Bonecos de vidro

Mantinham a delicadeza de forma angustiante, os passos felinos e atentos parecendo calcular as palavras com minúcia quase enferma. Bonecos de vidro esculpidos e moldados por mãos alheias, perfurados e consertados, manipulados como delicadas marionetes. Giravam se empurrados sem perder a imutabilidade ou indiferença. E então, sob eles, eu me sentia humilhado e pisoteado. Afinal, diziam-se felizes. Permaneciam com o mesmo detestável e incansável sorriso, curvando a boca com desdém, mantendo-se e construindo imperceptivelmente aquele castelo delicado de eufemismos que eu, ao tentar reproduzir, derrubava. Falhava.Gostaria de os exigir e os exigia. Gritem a verdade nua e crua pois eu sei que esta existe. Seria tão difícil livrar-se desta cautela, desta delicadeza, desta rede de mentiras? Eu não conseguiria ser de vidro.

Talvez a realidade já tenha escapado debaixo de vossos pés há muito tempo. Fantasiaram-se tão bem com o vidro que este tornou-lhes o corpo, o sangue e as palavras. Moldam-se pelos outros. É demais exigir que ao menos uma vez sejam sinceros sem meias-palavras? Que digam tudo em uma cusparada venenosa e sem cautela. Terminem. Não se moldem. Quebrem mesmo que doa. E por algum momento eu me pergunto quando foram sinceros, deixando os eufemismos e a delicadeza se esvair em fúria. O que existe por trás da vidraçaria limpa e alva? Talvez um reflexo repentino do que ainda existe de si. Um reflexo cansado. Em breve restará apenas a angústia para adornar-lhe em braços muito acolhedores.

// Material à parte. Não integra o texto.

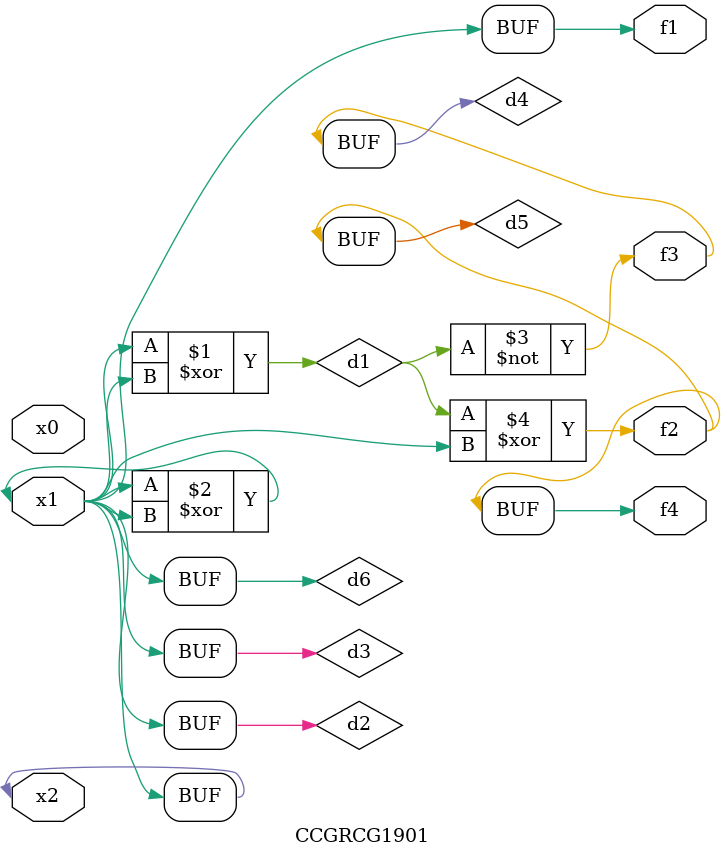
<source format=v>
module CCGRCG1901(
	input x0, x1, x2,
	output f1, f2, f3, f4
);

	wire d1, d2, d3, d4, d5, d6;

	xor (d1, x1, x2);
	buf (d2, x1, x2);
	xor (d3, x1, x2);
	nor (d4, d1);
	xor (d5, d1, d2);
	buf (d6, d2, d3);
	assign f1 = d6;
	assign f2 = d5;
	assign f3 = d4;
	assign f4 = d5;
endmodule

</source>
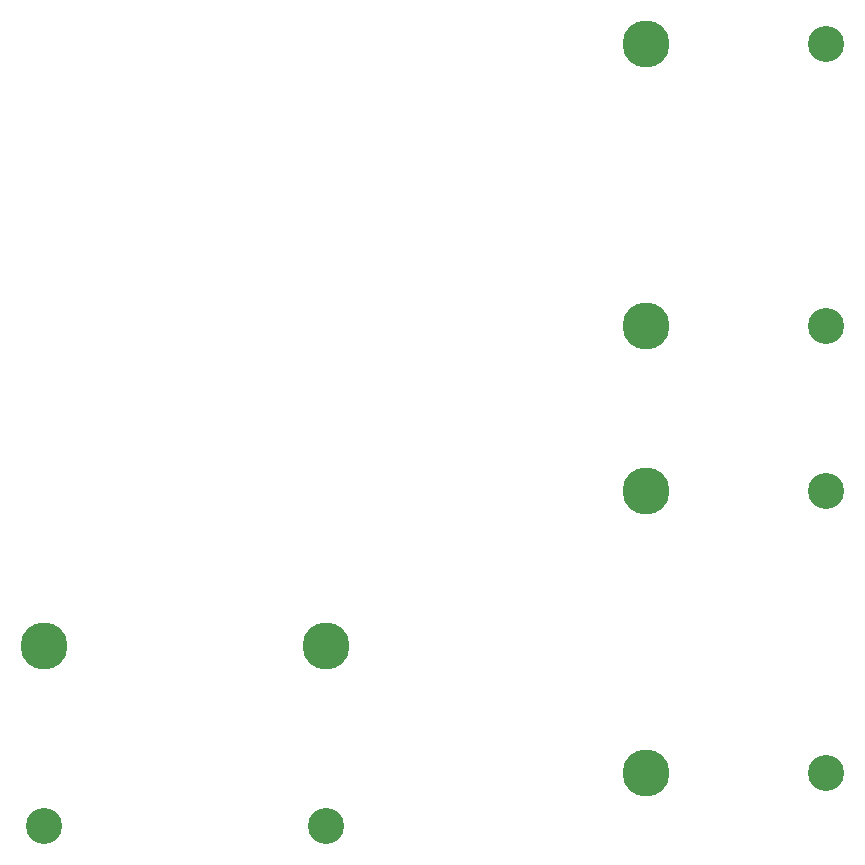
<source format=gbr>
%TF.GenerationSoftware,Altium Limited,Altium Designer,22.7.1 (60)*%
G04 Layer_Color=0*
%FSLAX45Y45*%
%MOMM*%
%TF.SameCoordinates,5A05AA2C-F857-43D8-A6CE-F15CAA79189D*%
%TF.FilePolarity,Positive*%
%TF.FileFunction,NonPlated,1,2,NPTH,Drill*%
%TF.Part,Single*%
G01*
G75*
%TA.AperFunction,ComponentDrill*%
%ADD53C,3.98780*%
%ADD54C,3.04800*%
D53*
X7801530Y6926280D02*
D03*
Y4538680D02*
D03*
Y3141680D02*
D03*
Y754080D02*
D03*
X2702480Y1827230D02*
D03*
X5090080D02*
D03*
D54*
X9325530Y6926280D02*
D03*
Y4538680D02*
D03*
Y3141680D02*
D03*
Y754080D02*
D03*
X2702480Y303230D02*
D03*
X5090080D02*
D03*
%TF.MD5,dd52c774fcc669a838c824b2dc484e55*%
M02*

</source>
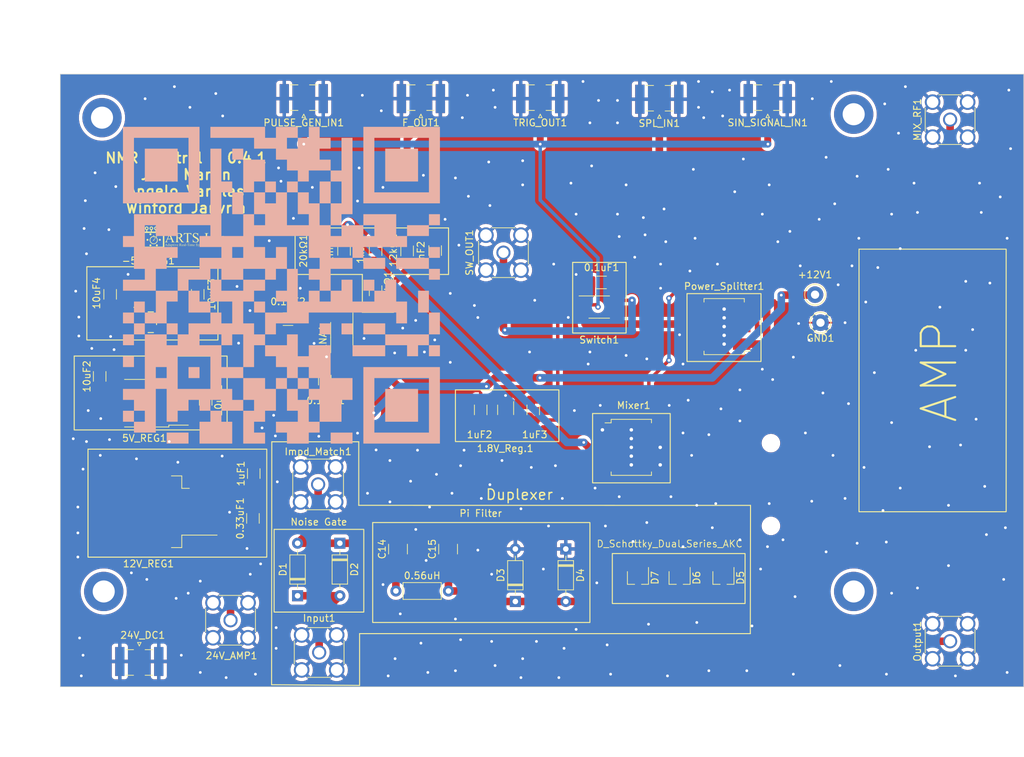
<source format=kicad_pcb>
(kicad_pcb (version 20221018) (generator pcbnew)

  (general
    (thickness 1.6)
  )

  (paper "A4")
  (layers
    (0 "F.Cu" signal)
    (31 "B.Cu" signal)
    (32 "B.Adhes" user "B.Adhesive")
    (33 "F.Adhes" user "F.Adhesive")
    (34 "B.Paste" user)
    (35 "F.Paste" user)
    (36 "B.SilkS" user "B.Silkscreen")
    (37 "F.SilkS" user "F.Silkscreen")
    (38 "B.Mask" user)
    (39 "F.Mask" user)
    (40 "Dwgs.User" user "User.Drawings")
    (41 "Cmts.User" user "User.Comments")
    (42 "Eco1.User" user "User.Eco1")
    (43 "Eco2.User" user "User.Eco2")
    (44 "Edge.Cuts" user)
    (45 "Margin" user)
    (46 "B.CrtYd" user "B.Courtyard")
    (47 "F.CrtYd" user "F.Courtyard")
    (48 "B.Fab" user)
    (49 "F.Fab" user)
    (50 "User.1" user)
    (51 "User.2" user)
    (52 "User.3" user)
    (53 "User.4" user)
    (54 "User.5" user)
    (55 "User.6" user)
    (56 "User.7" user)
    (57 "User.8" user)
    (58 "User.9" user)
  )

  (setup
    (stackup
      (layer "F.SilkS" (type "Top Silk Screen"))
      (layer "F.Paste" (type "Top Solder Paste"))
      (layer "F.Mask" (type "Top Solder Mask") (thickness 0.01))
      (layer "F.Cu" (type "copper") (thickness 0.035))
      (layer "dielectric 1" (type "core") (thickness 1.51) (material "FR4") (epsilon_r 4.5) (loss_tangent 0.02))
      (layer "B.Cu" (type "copper") (thickness 0.035))
      (layer "B.Mask" (type "Bottom Solder Mask") (thickness 0.01))
      (layer "B.Paste" (type "Bottom Solder Paste"))
      (layer "B.SilkS" (type "Bottom Silk Screen"))
      (copper_finish "None")
      (dielectric_constraints no)
    )
    (pad_to_mask_clearance 0)
    (pcbplotparams
      (layerselection 0x00010fc_ffffffff)
      (plot_on_all_layers_selection 0x0000000_00000000)
      (disableapertmacros false)
      (usegerberextensions false)
      (usegerberattributes true)
      (usegerberadvancedattributes true)
      (creategerberjobfile true)
      (dashed_line_dash_ratio 12.000000)
      (dashed_line_gap_ratio 3.000000)
      (svgprecision 6)
      (plotframeref false)
      (viasonmask false)
      (mode 1)
      (useauxorigin false)
      (hpglpennumber 1)
      (hpglpenspeed 20)
      (hpglpendiameter 15.000000)
      (dxfpolygonmode true)
      (dxfimperialunits true)
      (dxfusepcbnewfont true)
      (psnegative false)
      (psa4output false)
      (plotreference true)
      (plotvalue true)
      (plotinvisibletext false)
      (sketchpadsonfab false)
      (subtractmaskfromsilk false)
      (outputformat 1)
      (mirror false)
      (drillshape 0)
      (scaleselection 1)
      (outputdirectory "")
    )
  )

  (net 0 "")
  (net 1 "GND")
  (net 2 "Net-(F_OUT1-In)")
  (net 3 "Net-(D1-A)")
  (net 4 "Net-(D3-K)")
  (net 5 "Net-(D1-K)")
  (net 6 "Net-(MIX_RF1-In)")
  (net 7 "Net-(PULSE_GEN_IN1-In)")
  (net 8 "Net-(LNA1-+IN1)")
  (net 9 "Net-(SW_OUT1-In)")
  (net 10 "Net-(LNA1-OUT1)")
  (net 11 "Net-(LNA1--IN1)")
  (net 12 "Net-(LNA1--IN2)")
  (net 13 "Net-(+12V1-In)")
  (net 14 "Net-(1.8V_Reg.1-OUT)")
  (net 15 "unconnected-(1.8V_Reg.1-NC-Pad3)")
  (net 16 "unconnected-(1.8V_Reg.1-NC-Pad1)")
  (net 17 "Net-(Power_Splitter1-SUM)")
  (net 18 "unconnected-(Power_Splitter1-NC-Pad2)")
  (net 19 "Net-(Power_Splitter1-PORT2)")
  (net 20 "unconnected-(Power_Splitter1-NC-Pad5)")
  (net 21 "Net-(12V_REG1-VI)")
  (net 22 "Net-(-5V_REG1-OUT)")
  (net 23 "Net-(-5V_REG1-V+)")
  (net 24 "Net-(-5V_REG1-C1-)")
  (net 25 "Net-(-5V_REG1-C1+)")
  (net 26 "Net-(Mixer1-IF)")
  (net 27 "Net-(Mixer1-LO)")

  (footprint "Connector_Pin:Pin_D1.0mm_L10.0mm_LooseFit" (layer "F.Cu") (at 185.6486 75.184 180))

  (footprint "Package_TO_SOT_SMD:TSOT-23_HandSoldering" (layer "F.Cu") (at 166.0296 116.264 -90))

  (footprint "MountingHole:MountingHole_3.2mm_M3_ISO7380_Pad" (layer "F.Cu") (at 191.25 49))

  (footprint "Capacitor_SMD:C_1206_3216Metric" (layer "F.Cu") (at 114.554 87.581 90))

  (footprint "MountingHole:MountingHole_2.2mm_M2_DIN965" (layer "F.Cu") (at 179.25 96.73))

  (footprint "Capacitor_SMD:C_1206_3216Metric" (layer "F.Cu") (at 117.348 68.754 90))

  (footprint "Capacitor_SMD:C_1206_3216Metric" (layer "F.Cu") (at 154.686 73.406 180))

  (footprint "Capacitor_SMD:C_1206_3216Metric" (layer "F.Cu") (at 83.427 75.135 -90))

  (footprint "Capacitor_SMD:C_1206_3216Metric" (layer "F.Cu") (at 81.909 87.044 90))

  (footprint "Library:ARTS" (layer "F.Cu") (at 94.16 67.21))

  (footprint "Diode_THT:D_DO-35_SOD27_P7.62mm_Horizontal" (layer "F.Cu") (at 116.7384 111.252 -90))

  (footprint "Connector_Coaxial:SMA_Samtec_SMA-J-P-X-ST-EM1_EdgeMount" (layer "F.Cu") (at 178.785 46.736 180))

  (footprint "Capacitor_SMD:C_1206_3216Metric" (layer "F.Cu") (at 104.255 101.141 90))

  (footprint "Capacitor_SMD:C_1206_3216Metric" (layer "F.Cu") (at 96.127 75.135 -90))

  (footprint "Resistor_SMD:R_1206_3216Metric" (layer "F.Cu") (at 126.492 68.832 90))

  (footprint "Library:MF05A" (layer "F.Cu") (at 89.3198 79.1845))

  (footprint "Connector_Coaxial:SMA_Samtec_SMA-J-P-X-ST-EM1_EdgeMount" (layer "F.Cu") (at 87.661 128.409))

  (footprint "Package_TO_SOT_SMD:TO-252-2" (layer "F.Cu") (at 88.626 90.931 180))

  (footprint "Package_TO_SOT_SMD:TO-263-3_TabPin2" (layer "F.Cu")
    (tstamp 3da1d019-a285-48e9-aac5-17595e8881b6)
    (at 88.991 106.68 180)
    (descr "TO-263/D2PAK/DDPAK SMD package, http://www.infineon.com/cms/en/product/packages/PG-TO263/PG-TO263-3-1/")
    (tags "D2PAK DDPAK TO-263 D2PAK-3 TO-263-3 SOT-404")
    (property "Sheetfile" "NMR main Board.kicad_sch")
    (property "Sheetname" "")
    (property "ki_description" "Positive 1A 35V Linear Regulator, Fixed Output 12V, TO-220")
    (property "ki_keywords" "Voltage Regulator 1A Positive")
    (path "/3dd3a49b-6554-4a40-b8b1-2bc2c45a73e1")
    (attr smd)
    (fp_text reference "12V_REG1" (at 0 -7.55) (layer "F.SilkS")
        (effects (font (size 1 1) (thickness 0.15)))
      (tstamp 0f45bd90-88a6-42a0-b7cd-3950be6e7fae)
    )
    (fp_text value "LM7812_TO220" (at 0 6.65) (layer "F.Fab") hide
        (effects (font (size 1 1) (thickness 0.15)))
      (tstamp 293d2590-2a28-40d6-877d-c83f2a9d2393)
    )
    (fp_text user "${REFERENCE}" (at 0 0) (layer "F.Fab")
        (effects (font (size 1 1) (thickness 0.15)))
      (tstamp 1bc72d4e-ddc9-4fbd-ba3e-55e91f9e7081)
    )
    (fp_line (start -4.825 -5.2) (end -4.825 -3.39)
      (stroke (width 0.12) (type solid)) (layer "F.SilkS") (tstamp 4e3f2398-d71d-4456-979f-220623e7a52e))
    (fp_line (start -4.825 -3.39) (end -9.95 -3.39)
      (stroke (width 0.12) (type solid)) (layer "F.SilkS") (tstamp 19a2094e-1fb2-4dc3-bc14-d1b5f9602f4a))
    (fp_line (start -4.825 3.39) (end -5.925 3.39)
      (stroke (width 0.12) (type solid)) (layer "F.SilkS") (tstamp b8a3c5a0-9909-4162-a096-1c01ee86a46a))
    (fp_line (start -4.825 5.2) (end -4.825 3.39)
      (stroke (width 0.12) (type solid)) (layer "F.SilkS") (tstamp 9a25a0d5-3777-45f3-846a-35e40b2664c1))
    (fp_line (start -3.325 -5.2) (end -4.825 -5.2)
      (stroke (width 0.12) (type solid)) (layer "F.SilkS") (tstamp e1f72bf8-cd31-48f7-950d-d2898e745d66))
    (fp_line (start -3.325 5.2) (end -4.825 5.2)
      (stroke (width 0.12) (type solid)) (layer "F.SilkS") (tstamp 6f936ae3-3085-48a8-845a-349f1553b576))
    (fp_line (start -10.2 -5.65) (end -10.2 5.65)
      (stroke (width 0.05) (type solid)) (layer "F.CrtYd") (tstamp f2cb8101-0dd4-4e8b-bbc5-8cfe0e6b6901))
    (fp_line (start -10.2 5.65) (end 6.45 5.65)
      (stroke (width 0.05) (type solid)) (layer "F.CrtYd") (tstamp eabad5c5-b239-4c30-a88f-603a6431c0fd))
    (fp_line (start 6.45 -5.65) (end -10.2 -5.65)
      (stroke (width 0.05) (type solid)) (layer "F.CrtYd") (tstamp b79d094c-b8af-49c2-95c0-2a6125c976b9))
    (fp_line (start 6.45 5.65) (end 6.45 -5.65)
      (stroke (width 0.05) (type solid)) (layer "F.CrtYd") (tstamp 7f6f9d62-c847-4d6a-b728-5bf8d2f2a28b))
    (fp_line (start -9.325 -3.04) (e
... [787698 chars truncated]
</source>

Sorrisos já não caberão em sua face. Cores e sabores inventados se tornarão desgastados. Bonecos de vidro por trás da vitrine observando o mundo em sua realidade tola e inventada que convence até mesmo a si. Um teatro incansável de agradecimentos vãos. Dor, peso e expiação como figurantes. Uma platéia que com olhos brilhantes observa aquela vida falsa e a reproduz como um ciclo doentio. Nos invade, nos pressiona, nos molda propositalmente. E eu gostaria de quebrá-los, destruir-lhes lentamente até que a voz verdadeira os viesse. A verdade que evitaram. E talvez eu os quebrasse, fazendo-os desmanchar-se em lágrimas que dissipariam aquela superfície de vidro, arriscaria meus dedos mesmo que os cacos me cortassem. Eles dissimulavam aquela vida brilhante, aquela ficção indubitável e para mim sobrava a mesma desgraça visível a todos. Eu não conseguiria ser de vidro.

4 comentários:

Lion. disse...

Um dos textos mas fodas que eu já li. Simples assim.

Scary disse...

AAAH, Flavs, valeu mesmo. Obrigado, obrigado, obrigado! steph/

Alexandre disse...

Adorei o texto. Um dos teus melhores. \o/

Maíra F. disse...

Foda, foda, foda. Ainda mais dps daquilo que a gente falou no msn hahaha. De fato, isso se aplica totalmente (especialmente à pessoa sobre a qual eu falava, haha). Enfim... Maravilhoso, as always. E, wow, tava com saudade de posts aqui, gente. Achei que tu tinha sumido.